◆ WORK TO COMPLETE: Print the records below exactly, omitting all pictures.
[DATA RECORDS — start]
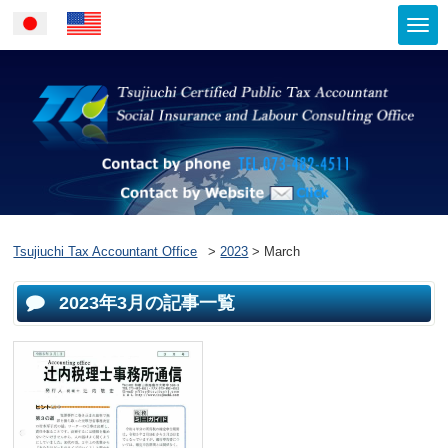
Togg
Japanese
English
navi
Contact by ph
Contact by Website
Tsujiuchi Tax Accountant Office
>
2023
>
March
2023年3月の記事一覧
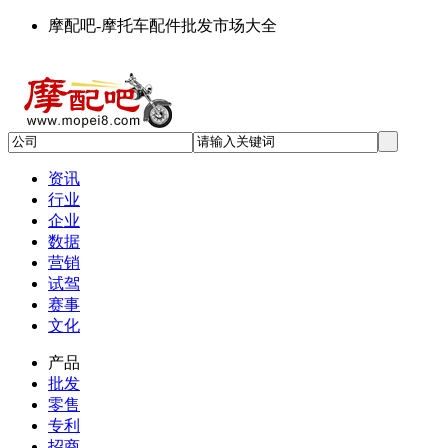
摩配吧-摩托车配件批发市场大全
资讯
行业
企业
数据
营销
试驾
赛事
文化
产品
批发
零售
专利
招商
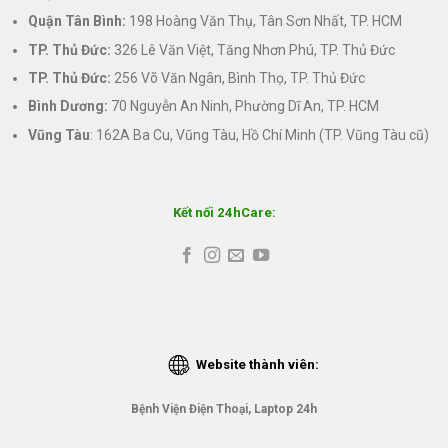
Quận Tân Bình:
198 Hoàng Văn Thụ, Tân Sơn Nhất, TP. HCM
TP. Thủ Đức:
326 Lê Văn Việt, Tăng Nhơn Phú, TP. Thủ Đức
TP. Thủ Đức:
256 Võ Văn Ngân, Bình Thọ, TP. Thủ Đức
Bình Dương:
70 Nguyễn An Ninh, Phường Dĩ An, TP. HCM
Vũng Tàu
: 162A Ba Cu, Vũng Tàu, Hồ Chí Minh (TP. Vũng Tàu cũ)
Kết nối 24hCare:
Website thành viên:
Bệnh Viện Điện Thoại, Laptop 24h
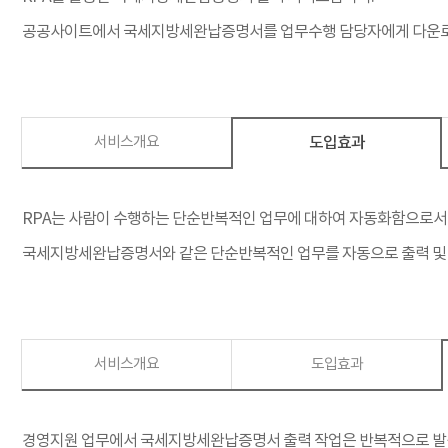
공공사이트에서 국세지방세완납증명서를 업무수행 담당자에게 다운로
서비스개요
도입효과
RPA는 사람이 수행하는 단순반복적인 업무에 대하여 자동화함으로서
국세지방세완납증명서와 같은 단순반복적인 업무를 자동으로 출력 및 
서비스개요
도입효과
경영지원 업무에서 국세지방세완납증명서 출력 작업은 반복적으로 발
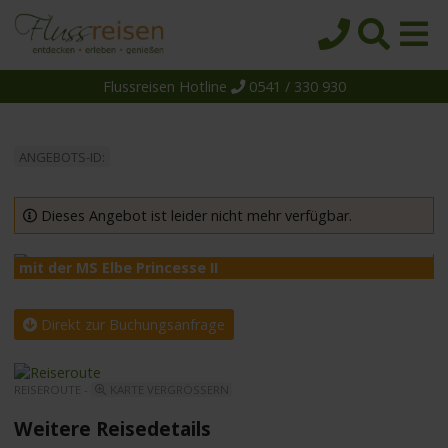
Flussreisen Hotline
0541 / 330 930
Startseite
Top-Angebote
ANGEBOTS-ID:
Reiseziele
Themen
Dieses Angebot ist leider nicht mehr verfügbar.
Reedereien
mit der MS Elbe Princesse II
m
Schiffe
Über uns
Direkt zur Buchungsanfrage
Wissen
REISEROUTE -
KARTE VERGRÖSSERN
Suche
Weitere Reisedetails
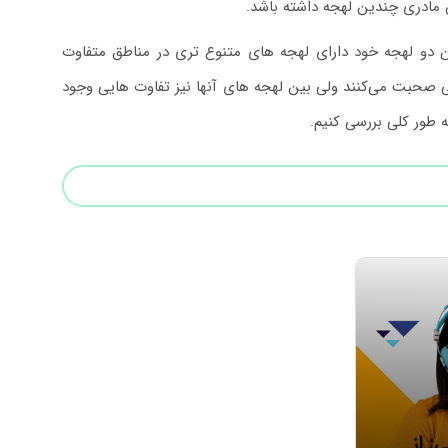
ن دو لهجه خود دارای لهجه های متنوع تری در مناطق متفاوت
یی صحبت می‌کنند ولی بین لهجه های آنها نیز تفاوت هایی وجود
ه طور کلی بررسی کنیم.
: از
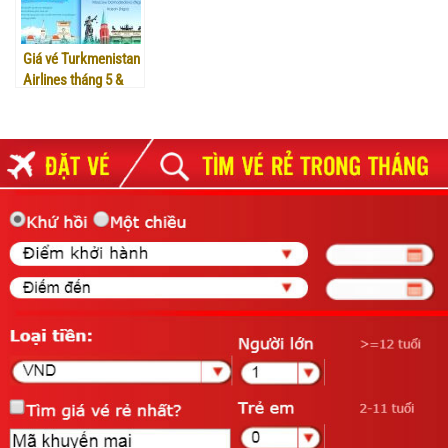
Giá vé Turkmenistan
Airlines tháng 5 &
6/2024 chỉ từ 310
USD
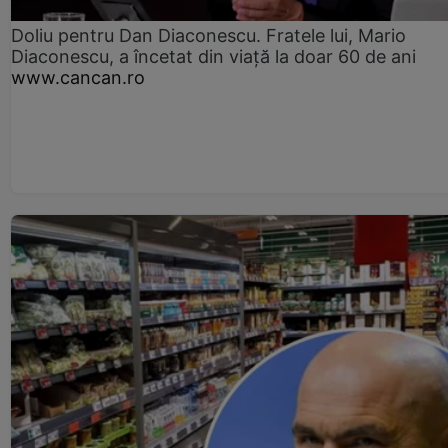
Doliu pentru Dan Diaconescu. Fratele lui, Mario
Diaconescu, a încetat din viață la doar 60 de ani
www.cancan.ro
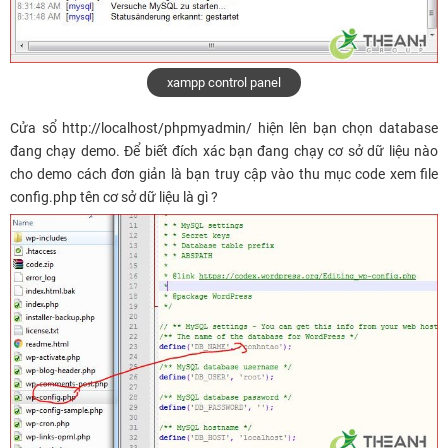
xampp control panel
Cửa sổ http://localhost/phpmyadmin/ hiện lên bạn chọn database
đang chạy demo. Để biết đích xác bạn đang chạy cơ sở dữ liệu nào
cho demo cách đơn giản là bạn truy cập vào thu mục code xem file
config.php tên cơ sở dữ liệu là gì ?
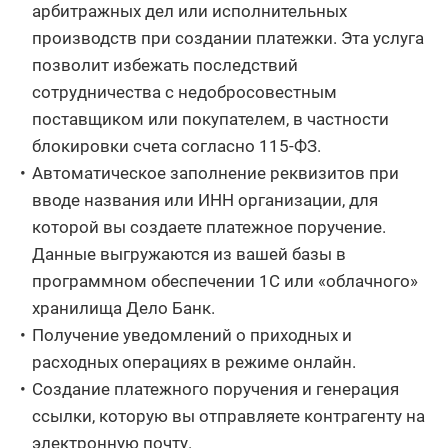
арбитражных дел или исполнительных
производств при создании платежки. Эта услуга
позволит избежать последствий
сотрудничества с недобросовестным
поставщиком или покупателем, в частности
блокировки счета согласно 115-ФЗ.
Автоматическое заполнение реквизитов при
вводе названия или ИНН организации, для
которой вы создаете платежное поручение.
Данные выгружаются из вашей базы в
программном обеспечении 1С или «облачного»
хранилища Дело Банк.
Получение уведомлений о приходных и
расходных операциях в режиме онлайн.
Создание платежного поручения и генерация
ссылки, которую вы отправляете контрагенту на
электронную почту.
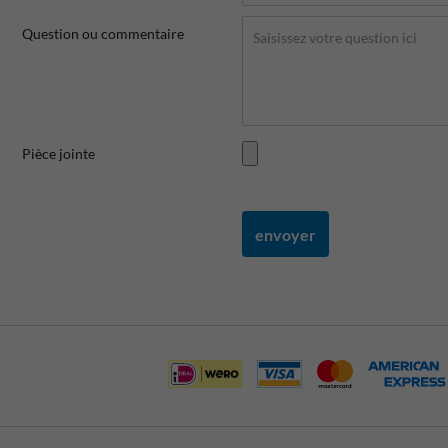
Question ou commentaire
Pièce jointe
envoyer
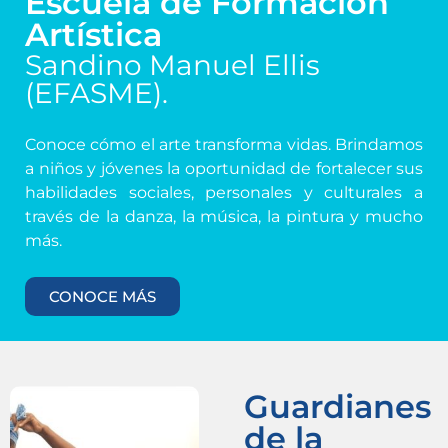
Escuela de Formación
Artística
Sandino Manuel Ellis
(EFASME).
Conoce cómo el arte transforma vidas. Brindamos
a niños y jóvenes la oportunidad de fortalecer sus
habilidades sociales, personales y culturales a
través de la danza, la música, la pintura y mucho
más.
CONOCE MÁS
Guardianes
de la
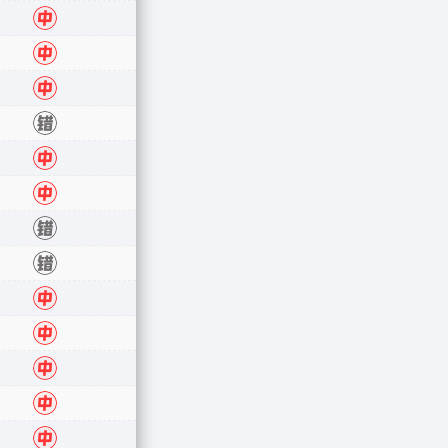
中
中
中
错
中
中
错
错
中
中
中
中
中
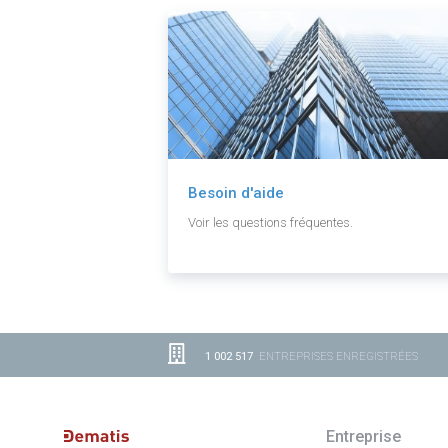
Besoin d'aide
Voir les questions fréquentes.
1 002 517
ENTREPRISES ENREGISTRÉES
Entreprise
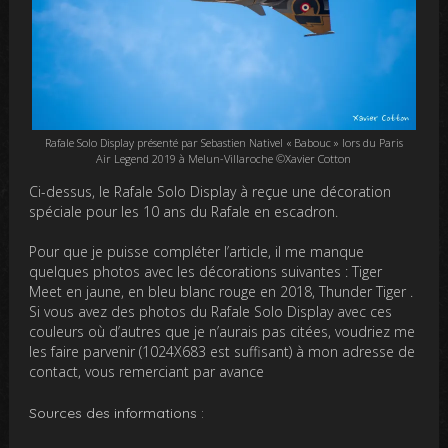
Rafale Solo Display présenté par Sebastien Nativel « Babouc » lors du Paris
Air Legend 2019 à Melun-Villaroche ©Xavier Cotton
Ci-dessus, le Rafale Solo Display à reçue une décoration
spéciale pour les 10 ans du Rafale en escadron.
Pour que je puisse compléter l’article, il me manque
quelques photos avec les décorations suivantes : Tiger
Meet en jaune, en bleu blanc rouge en 2018, Thunder Tiger .
Si vous avez des photos du Rafale Solo Display avec ces
couleurs où d’autres que je n’aurais pas citées, voudriez me
les faire parvenir (1024X683 est suffisant) à mon adresse de
contact, vous remerciant par avance
Sources des informations :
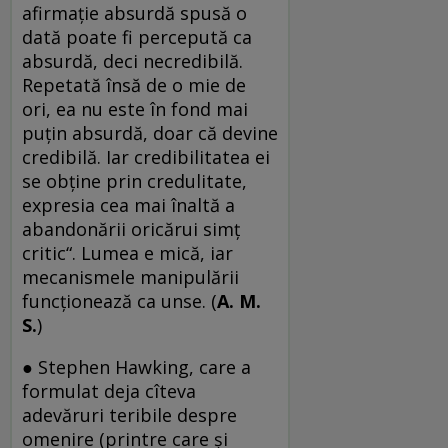
afirmaţie absurdă spusă o
dată poate fi percepută ca
absurdă, deci necredibilă.
Repetată însă de o mie de
ori, ea nu este în fond mai
puţin absurdă, doar că devine
credibilă. Iar credibilitatea ei
se obţine prin credulitate,
expresia cea mai înaltă a
abandonării oricărui simţ
critic“. Lumea e mică, iar
mecanismele manipulării
funcționează ca unse. (
A. M.
S.
)
● Stephen Hawking, care a
formulat deja cîteva
adevăruri teribile despre
omenire (printre care şi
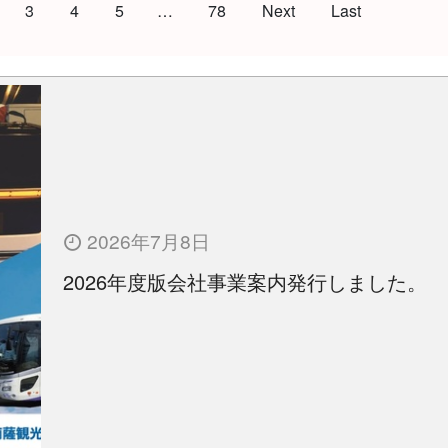
3
4
5
…
78
Next
Last
2026年7月8日
2026年度版会社事業案内発行しました。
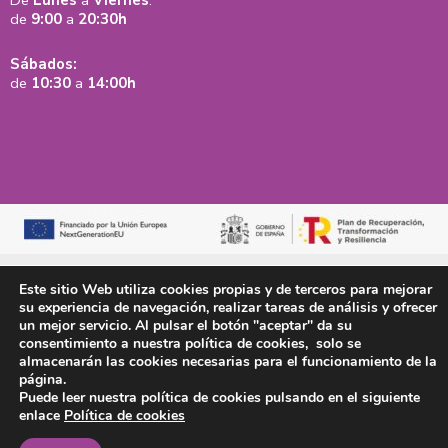
De
Lunes
a
Viernes
:
de
9:00
a
20:30h
Sábados:
de
10:30
a
14:00h
Aviso legal y política de privacidad
Política de cookies
Mapa web
Este sitio Web utiliza cookies propias y de terceros para mejorar
Accesibilidad
su experiencia de navegación, realizar tareas de análisis y ofrecer
un mejor servicio. Al pulsar el botón "aceptar" da su
consentimiento a nuestra política de cookies, solo se
almacenarán las cookies necesarias para el funcionamiento de la
página.
Puede leer nuestra política de cookies pulsando en el siguiente
enlace
Política de cookies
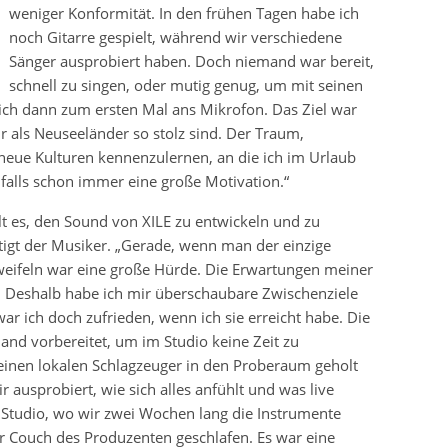
weniger Konformität. In den frühen Tagen habe ich
noch Gitarre gespielt, während wir verschiedene
Sänger ausprobiert haben. Doch niemand war bereit,
schnell zu singen, oder mutig genug, um mit seinen
ich dann zum ersten Mal ans Mikrofon. Das Ziel war
ir als Neuseeländer so stolz sind. Der Traum,
neue Kulturen kennenzulernen, an die ich im Urlaub
nfalls schon immer eine große Motivation.“
 es, den Sound von XILE zu entwickeln und zu
ätigt der Musiker. „Gerade, wenn man der einzige
weifeln war eine große Hürde. Die Erwartungen meiner
 Deshalb habe ich mir überschaubare Zwischenziele
 war ich doch zufrieden, wenn ich sie erreicht habe. Die
nd vorbereitet, um im Studio keine Zeit zu
einen lokalen Schlagzeuger in den Proberaum geholt
ausprobiert, wie sich alles anfühlt und was live
 Studio, wo wir zwei Wochen lang die Instrumente
 Couch des Produzenten geschlafen. Es war eine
[DATA RECORDS — finish]
◆ ANSWER FOR THIS EXERCISE:
Togg
Japanese
English
navi
Contact by ph
Contact by Website
Tsujiuchi Tax Accountant Office
>
2023
>
March
2023年3月の記事一覧
摩配吧-摩托车配件批发市场大全
资讯
行业
企业
数据
营销
试驾
赛事
文化
产品
批发
零售
专利
招商
Quận Tân Bình:
198 Hoàng Văn Thụ, Tân Sơn Nhất, TP. HCM
TP. Thủ Đức:
326 Lê Văn Việt, Tăng Nhơn Phú, TP. Thủ Đức
TP. Thủ Đức:
256 Võ Văn Ngân, Bình Thọ, TP. Thủ Đức
Bình Dương:
70 Nguyễn An Ninh, Phường Dĩ An, TP. HCM
Vũng Tàu
: 162A Ba Cu, Vũng Tàu, Hồ Chí Minh (TP. Vũng Tàu cũ)
Kết nối 24hCare:
Website thành viên:
Bệnh Viện Điện Thoại, Laptop 24h
공공사이트에서 국세지방세완납증명서를 업무수행 담당자에게 다운로
서비스개요
도입효과
RPA는 사람이 수행하는 단순반복적인 업무에 대하여 자동화함으로서
국세지방세완납증명서와 같은 단순반복적인 업무를 자동으로 출력 및 
서비스개요
도입효과
경영지원 업무에서 국세지방세완납증명서 출력 작업은 반복적으로 발
Flussreisen Hotline
0541 / 330 930
Startseite
Top-Angebote
ANGEBOTS-ID:
Reiseziele
Themen
Dieses Angebot ist leider nicht mehr verfügbar.
Reedereien
mit der MS Elbe Princesse II
m
Schiffe
Über uns
Direkt zur Buchungsanfrage
Wissen
REISEROUTE -
KARTE VERGRÖSSERN
Suche
Weitere Reisedetails
ن دو لهجه خود دارای لهجه های متنوع تری در مناطق متفاوت
یی صحبت می‌کنند ولی بین لهجه های آنها نیز تفاوت هایی وجود
ه طور کلی بررسی کنیم.
: از
Giá vé Turkmenistan
Airlines tháng 5 &
6/2024 chỉ từ 310
USD
Doliu pentru Dan Diaconescu. Fratele lui, Mario
Diaconescu, a încetat din viață la doar 60 de ani
www.cancan.ro
xampp control panel
Cửa sổ http://localhost/phpmyadmin/ hiện lên bạn chọn database
đang chạy demo. Để biết đích xác bạn đang chạy cơ sở dữ liệu nào
cho demo cách đơn giản là bạn truy cập vào thu mục code xem file
config.php tên cơ sở dữ liệu là gì ?
арбитражных дел или исполнительных
производств при создании платежки. Эта услуга
позволит избежать последствий
сотрудничества с недобросовестным
поставщиком или покупателем, в частности
блокировки счета согласно 115-ФЗ.
Автоматическое заполнение реквизитов при
вводе названия или ИНН организации, для
которой вы создаете платежное поручение.
Данные выгружаются из вашей базы в
программном обеспечении 1С или «облачного»
хранилища Дело Банк.
Получение уведомлений о приходных и
расходных операциях в режиме онлайн.
Создание платежного поручения и генерация
ссылки, которую вы отправляете контрагенту на
электронную почту.
Question ou commentaire
Pièce jointe
envoyer
Escuela de Formación
Artística
Sandino Manuel Ellis
(EFASME).
Conoce cómo el arte transforma vidas. Brindamos
a niños y jóvenes la oportunidad de fortalecer sus
habilidades sociales, personales y culturales a
través de la danza, la música, la pintura y mucho
más.
CONOCE MÁS
Guardianes
de la
中
中
中
错
中
中
错
错
中
中
中
中
中
Besoin d'aide
Voir les questions fréquentes.
1 002 517
ENTREPRISES ENREGISTRÉES
Entreprise
Rafale Solo Display présenté par Sebastien Nativel « Babouc » lors du Paris
Air Legend 2019 à Melun-Villaroche ©Xavier Cotton
Ci-dessus, le Rafale Solo Display à reçue une décoration
spéciale pour les 10 ans du Rafale en escadron.
Pour que je puisse compléter l’article, il me manque
quelques photos avec les décorations suivantes : Tiger
Meet en jaune, en bleu blanc rouge en 2018, Thunder Tiger .
Si vous avez des photos du Rafale Solo Display avec ces
couleurs où d’autres que je n’aurais pas citées, voudriez me
les faire parvenir (1024X683 est suffisant) à mon adresse de
contact, vous remerciant par avance
Sources des informations :
afirmaţie absurdă spusă o
dată poate fi percepută ca
absurdă, deci necredibilă.
Repetată însă de o mie de
ori, ea nu este în fond mai
puţin absurdă, doar că devine
credibilă. Iar credibilitatea ei
se obţine prin credulitate,
expresia cea mai înaltă a
abandonării oricărui simţ
critic“. Lumea e mică, iar
mecanismele manipulării
funcționează ca unse. (
A. M.
S.
)
● Stephen Hawking, care a
formulat deja cîteva
adevăruri teribile despre
omenire (printre care şi
3
4
5
…
78
Next
Last
2026年7月8日
2026年度版会社事業案内発行しました。
De
Lunes
a
Viernes
:
de
9:00
a
20:30h
Sábados:
de
10:30
a
14:00h
Aviso legal y política de privacidad
Política de cookies
Mapa web
Este sitio Web utiliza cookies propias y de terceros para mejorar
Accesibilidad
su experiencia de navegación, realizar tareas de análisis y ofrecer
un mejor servicio. Al pulsar el botón "aceptar" da su
consentimiento a nuestra política de cookies, solo se
almacenarán las cookies necesarias para el funcionamiento de la
página.
Puede leer nuestra política de cookies pulsando en el siguiente
enlace
Política de cookies
weniger Konformität. In den frühen Tagen habe ich
noch Gitarre gespielt, während wir verschiedene
Sänger ausprobiert haben. Doch niemand war bereit,
schnell zu singen, oder mutig genug, um mit seinen
ich dann zum ersten Mal ans Mikrofon. Das Ziel war
ir als Neuseeländer so stolz sind. Der Traum,
neue Kulturen kennenzulernen, an die ich im Urlaub
nfalls schon immer eine große Motivation.“
 es, den Sound von XILE zu entwickeln und zu
ätigt der Musiker. „Gerade, wenn man der einzige
weifeln war eine große Hürde. Die Erwartungen meiner
 Deshalb habe ich mir überschaubare Zwischenziele
 war ich doch zufrieden, wenn ich sie erreicht habe. Die
nd vorbereitet, um im Studio keine Zeit zu
einen lokalen Schlagzeuger in den Proberaum geholt
ausprobiert, wie sich alles anfühlt und was live
 Studio, wo wir zwei Wochen lang die Instrumente
 Couch des Produzenten geschlafen. Es war eine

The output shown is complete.